Please retype the lines of the records below, character for character, from the line containing "Camera space: +x" through the line containing "12) rock (329, 512, 350, 541)", both of those lines included, and nothing else.

- [Data to use]
──────────
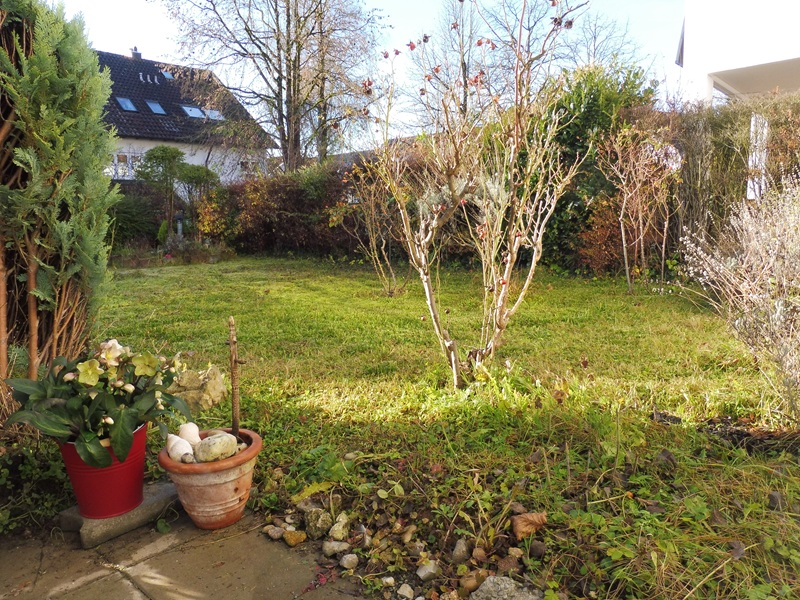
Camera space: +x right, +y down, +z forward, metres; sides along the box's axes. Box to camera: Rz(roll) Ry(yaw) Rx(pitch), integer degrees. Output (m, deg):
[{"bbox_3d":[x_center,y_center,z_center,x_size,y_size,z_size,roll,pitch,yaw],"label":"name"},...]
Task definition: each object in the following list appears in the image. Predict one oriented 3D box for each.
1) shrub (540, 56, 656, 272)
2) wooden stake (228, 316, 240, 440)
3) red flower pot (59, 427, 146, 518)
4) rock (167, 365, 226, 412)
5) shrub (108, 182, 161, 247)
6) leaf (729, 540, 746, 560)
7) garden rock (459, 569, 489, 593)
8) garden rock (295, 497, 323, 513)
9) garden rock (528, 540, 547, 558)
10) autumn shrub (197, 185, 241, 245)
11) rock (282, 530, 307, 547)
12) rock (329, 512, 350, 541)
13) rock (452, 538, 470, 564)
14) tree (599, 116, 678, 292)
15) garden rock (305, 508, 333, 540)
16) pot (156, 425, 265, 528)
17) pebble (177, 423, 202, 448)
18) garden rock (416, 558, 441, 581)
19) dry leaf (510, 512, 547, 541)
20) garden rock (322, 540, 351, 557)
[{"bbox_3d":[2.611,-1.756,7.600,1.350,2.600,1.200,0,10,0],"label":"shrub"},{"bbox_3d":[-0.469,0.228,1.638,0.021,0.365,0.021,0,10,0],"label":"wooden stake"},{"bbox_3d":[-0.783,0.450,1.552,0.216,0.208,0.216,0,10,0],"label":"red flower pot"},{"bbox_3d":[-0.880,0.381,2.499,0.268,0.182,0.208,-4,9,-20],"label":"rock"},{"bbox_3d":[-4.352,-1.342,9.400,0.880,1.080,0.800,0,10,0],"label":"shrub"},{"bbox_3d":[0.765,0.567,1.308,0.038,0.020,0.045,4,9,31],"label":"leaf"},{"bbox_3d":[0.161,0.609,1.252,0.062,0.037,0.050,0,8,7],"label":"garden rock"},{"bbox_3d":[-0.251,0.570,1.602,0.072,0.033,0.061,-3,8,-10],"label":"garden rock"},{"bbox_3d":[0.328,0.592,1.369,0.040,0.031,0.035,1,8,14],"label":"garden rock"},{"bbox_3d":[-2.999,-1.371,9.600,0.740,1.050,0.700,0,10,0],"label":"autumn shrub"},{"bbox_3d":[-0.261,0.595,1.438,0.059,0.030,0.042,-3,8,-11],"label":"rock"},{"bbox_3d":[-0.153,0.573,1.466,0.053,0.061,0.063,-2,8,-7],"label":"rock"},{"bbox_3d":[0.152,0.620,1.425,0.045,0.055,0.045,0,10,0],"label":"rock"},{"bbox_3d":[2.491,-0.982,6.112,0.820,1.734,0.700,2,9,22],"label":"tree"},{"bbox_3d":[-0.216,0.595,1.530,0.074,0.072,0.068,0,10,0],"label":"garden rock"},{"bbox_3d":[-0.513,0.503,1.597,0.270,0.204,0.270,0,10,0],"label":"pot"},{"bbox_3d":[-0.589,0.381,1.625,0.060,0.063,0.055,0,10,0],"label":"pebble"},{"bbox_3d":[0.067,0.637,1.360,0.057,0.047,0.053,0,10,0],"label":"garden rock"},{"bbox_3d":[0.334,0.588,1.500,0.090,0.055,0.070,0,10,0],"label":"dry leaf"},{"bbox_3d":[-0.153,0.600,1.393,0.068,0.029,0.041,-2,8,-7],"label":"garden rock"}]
──────────
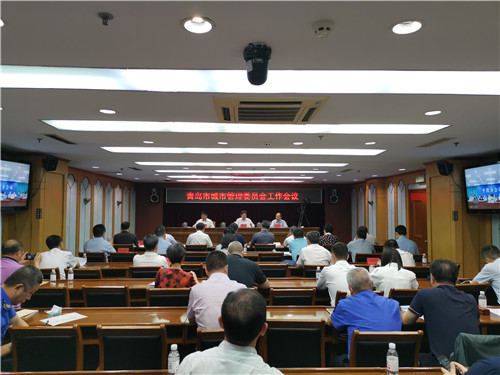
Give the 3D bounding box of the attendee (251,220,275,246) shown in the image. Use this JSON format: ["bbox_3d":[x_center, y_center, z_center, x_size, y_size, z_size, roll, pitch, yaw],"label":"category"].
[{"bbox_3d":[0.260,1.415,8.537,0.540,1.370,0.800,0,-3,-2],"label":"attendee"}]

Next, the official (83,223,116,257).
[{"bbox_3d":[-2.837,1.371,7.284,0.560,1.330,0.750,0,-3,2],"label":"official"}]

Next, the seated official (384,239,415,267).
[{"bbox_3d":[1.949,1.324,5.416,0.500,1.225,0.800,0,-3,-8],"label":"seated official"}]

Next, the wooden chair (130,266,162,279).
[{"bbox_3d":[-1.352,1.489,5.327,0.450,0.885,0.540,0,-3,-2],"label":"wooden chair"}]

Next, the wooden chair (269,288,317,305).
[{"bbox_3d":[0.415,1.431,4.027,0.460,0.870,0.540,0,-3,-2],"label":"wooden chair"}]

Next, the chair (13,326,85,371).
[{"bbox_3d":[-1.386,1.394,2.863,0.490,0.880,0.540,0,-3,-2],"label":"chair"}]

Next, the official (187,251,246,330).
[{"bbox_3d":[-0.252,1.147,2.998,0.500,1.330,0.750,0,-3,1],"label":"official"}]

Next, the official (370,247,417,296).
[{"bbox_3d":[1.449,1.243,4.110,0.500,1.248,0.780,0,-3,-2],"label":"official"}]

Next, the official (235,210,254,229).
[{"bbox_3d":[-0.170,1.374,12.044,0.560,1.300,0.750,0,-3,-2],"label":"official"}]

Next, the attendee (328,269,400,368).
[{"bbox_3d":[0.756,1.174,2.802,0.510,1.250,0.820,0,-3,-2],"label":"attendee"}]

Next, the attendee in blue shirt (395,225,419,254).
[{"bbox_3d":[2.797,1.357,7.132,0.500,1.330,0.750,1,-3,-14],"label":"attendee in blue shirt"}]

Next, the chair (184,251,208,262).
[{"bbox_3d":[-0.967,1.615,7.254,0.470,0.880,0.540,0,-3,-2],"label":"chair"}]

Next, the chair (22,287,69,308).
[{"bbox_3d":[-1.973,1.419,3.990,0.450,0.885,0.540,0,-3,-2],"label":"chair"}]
──────────
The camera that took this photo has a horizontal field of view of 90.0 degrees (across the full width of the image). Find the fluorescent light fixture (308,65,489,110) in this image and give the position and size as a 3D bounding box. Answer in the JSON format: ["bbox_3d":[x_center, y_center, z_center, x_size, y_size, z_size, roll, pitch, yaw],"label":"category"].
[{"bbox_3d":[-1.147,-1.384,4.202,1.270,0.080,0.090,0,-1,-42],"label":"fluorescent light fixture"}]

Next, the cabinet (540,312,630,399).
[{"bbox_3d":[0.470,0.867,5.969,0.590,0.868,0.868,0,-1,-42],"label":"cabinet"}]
──────────
- [Answer to this problem]
Camera space: +x right, +y down, +z forward, metres; sides along the box's axes. Box to camera: Rz(roll) Ry(yaw) Rx(pitch), integer degrees. Output (m, deg):
[{"bbox_3d":[x_center,y_center,z_center,x_size,y_size,z_size,roll,pitch,yaw],"label":"name"},...]
Task definition: each object in the following list appears in the image. Predict one oriented 3D box for each.
1) shrub (540, 56, 656, 272)
2) wooden stake (228, 316, 240, 440)
3) red flower pot (59, 427, 146, 518)
4) rock (167, 365, 226, 412)
5) shrub (108, 182, 161, 247)
6) leaf (729, 540, 746, 560)
7) garden rock (459, 569, 489, 593)
8) garden rock (295, 497, 323, 513)
9) garden rock (528, 540, 547, 558)
10) autumn shrub (197, 185, 241, 245)
11) rock (282, 530, 307, 547)
12) rock (329, 512, 350, 541)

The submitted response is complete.